● **How to complete this task**
All lines of the entries with "tree" in them must be listed.

(Scene geometry reasoning data)
BEGIN

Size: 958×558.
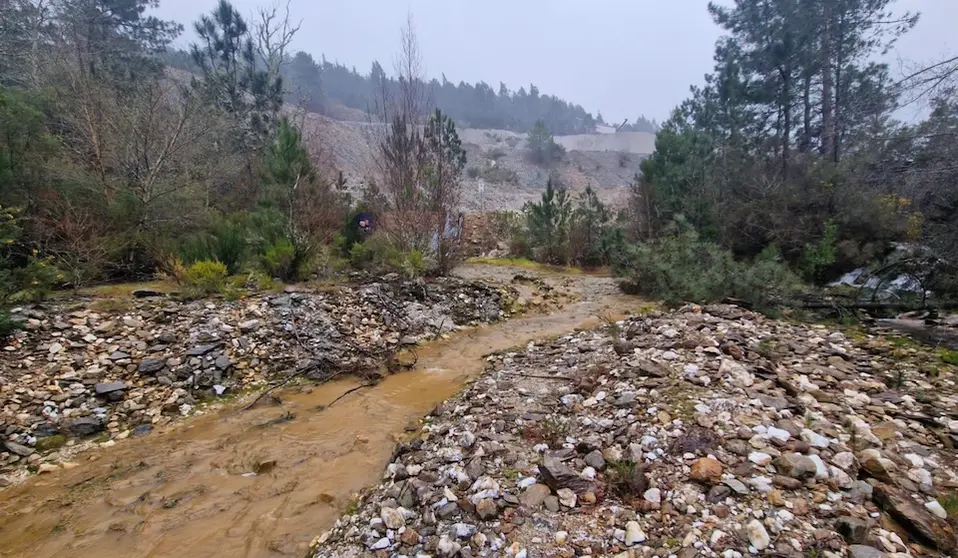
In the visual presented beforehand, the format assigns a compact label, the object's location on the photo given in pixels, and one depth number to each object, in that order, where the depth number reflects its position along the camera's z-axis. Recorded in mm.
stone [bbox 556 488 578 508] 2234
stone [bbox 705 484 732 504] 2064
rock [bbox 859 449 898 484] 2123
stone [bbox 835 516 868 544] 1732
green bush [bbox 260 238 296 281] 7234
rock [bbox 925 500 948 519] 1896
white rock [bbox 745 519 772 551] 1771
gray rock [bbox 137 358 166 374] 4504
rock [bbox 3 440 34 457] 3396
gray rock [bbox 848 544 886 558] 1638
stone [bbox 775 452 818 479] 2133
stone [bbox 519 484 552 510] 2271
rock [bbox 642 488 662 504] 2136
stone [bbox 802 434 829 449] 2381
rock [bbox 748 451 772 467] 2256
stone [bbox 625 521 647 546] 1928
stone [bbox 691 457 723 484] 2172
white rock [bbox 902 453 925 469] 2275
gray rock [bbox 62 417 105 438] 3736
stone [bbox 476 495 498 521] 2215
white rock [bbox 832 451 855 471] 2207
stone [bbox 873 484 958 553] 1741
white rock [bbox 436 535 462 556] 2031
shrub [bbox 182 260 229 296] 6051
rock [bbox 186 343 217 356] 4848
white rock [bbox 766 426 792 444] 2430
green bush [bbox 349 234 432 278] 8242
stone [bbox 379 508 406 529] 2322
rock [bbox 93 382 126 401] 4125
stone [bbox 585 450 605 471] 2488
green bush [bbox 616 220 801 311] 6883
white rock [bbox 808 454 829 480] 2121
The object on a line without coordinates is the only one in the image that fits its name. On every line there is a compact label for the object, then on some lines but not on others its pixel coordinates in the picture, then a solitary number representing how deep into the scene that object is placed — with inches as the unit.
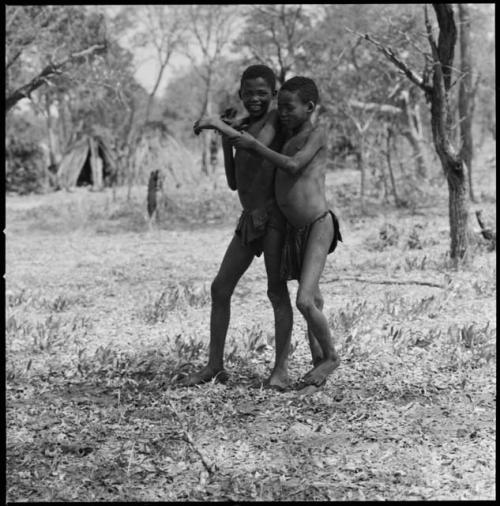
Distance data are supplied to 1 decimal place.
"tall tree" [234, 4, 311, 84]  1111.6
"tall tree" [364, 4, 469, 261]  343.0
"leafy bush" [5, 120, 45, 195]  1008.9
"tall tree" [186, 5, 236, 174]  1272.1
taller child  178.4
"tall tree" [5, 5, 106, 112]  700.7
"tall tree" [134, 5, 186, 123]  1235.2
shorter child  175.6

END
BEGIN

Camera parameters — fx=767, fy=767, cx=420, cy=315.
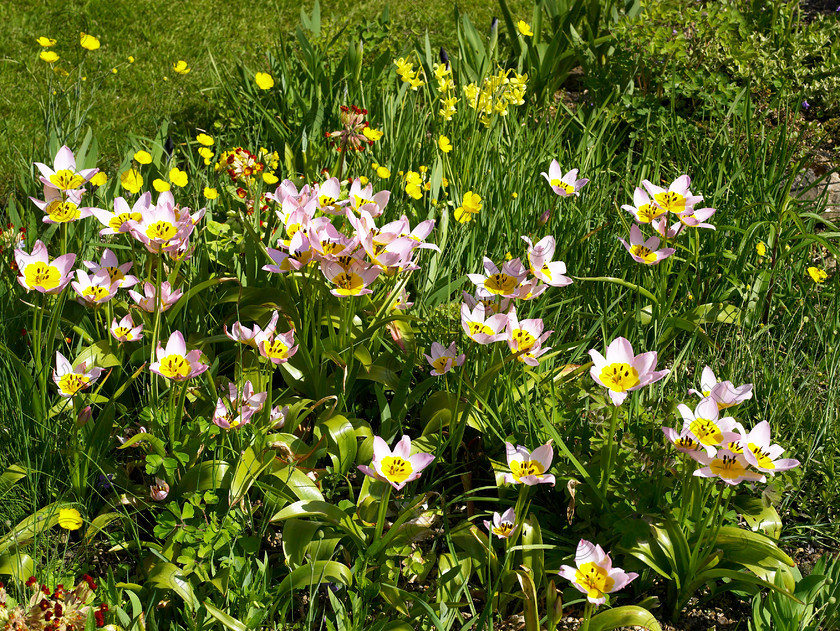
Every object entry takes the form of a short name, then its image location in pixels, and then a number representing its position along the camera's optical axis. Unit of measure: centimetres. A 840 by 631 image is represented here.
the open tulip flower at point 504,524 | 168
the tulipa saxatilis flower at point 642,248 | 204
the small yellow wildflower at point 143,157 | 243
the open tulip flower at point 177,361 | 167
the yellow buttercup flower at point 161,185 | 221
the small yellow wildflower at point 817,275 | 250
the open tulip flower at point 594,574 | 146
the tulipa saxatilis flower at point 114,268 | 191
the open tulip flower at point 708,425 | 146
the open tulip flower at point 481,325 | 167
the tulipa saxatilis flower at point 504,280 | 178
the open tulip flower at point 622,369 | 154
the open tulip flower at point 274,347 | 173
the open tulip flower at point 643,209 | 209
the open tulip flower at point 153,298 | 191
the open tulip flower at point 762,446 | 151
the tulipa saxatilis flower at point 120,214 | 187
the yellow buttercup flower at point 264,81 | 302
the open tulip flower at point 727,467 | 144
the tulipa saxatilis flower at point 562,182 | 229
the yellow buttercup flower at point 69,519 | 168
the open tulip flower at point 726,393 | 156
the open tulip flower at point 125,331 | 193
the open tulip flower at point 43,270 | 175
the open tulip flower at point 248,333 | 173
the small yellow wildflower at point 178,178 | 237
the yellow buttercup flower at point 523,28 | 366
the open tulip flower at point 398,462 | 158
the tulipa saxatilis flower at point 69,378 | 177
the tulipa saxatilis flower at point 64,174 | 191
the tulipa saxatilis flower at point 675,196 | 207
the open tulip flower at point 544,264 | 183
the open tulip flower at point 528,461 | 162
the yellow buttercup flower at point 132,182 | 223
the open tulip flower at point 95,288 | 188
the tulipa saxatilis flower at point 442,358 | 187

END

● **Exercise response**
"tall tree" [234, 4, 311, 84]  1111.6
"tall tree" [364, 4, 469, 261]  343.0
"tall tree" [186, 5, 236, 174]  1272.1
"tall tree" [5, 5, 106, 112]  700.7
"tall tree" [134, 5, 186, 123]  1235.2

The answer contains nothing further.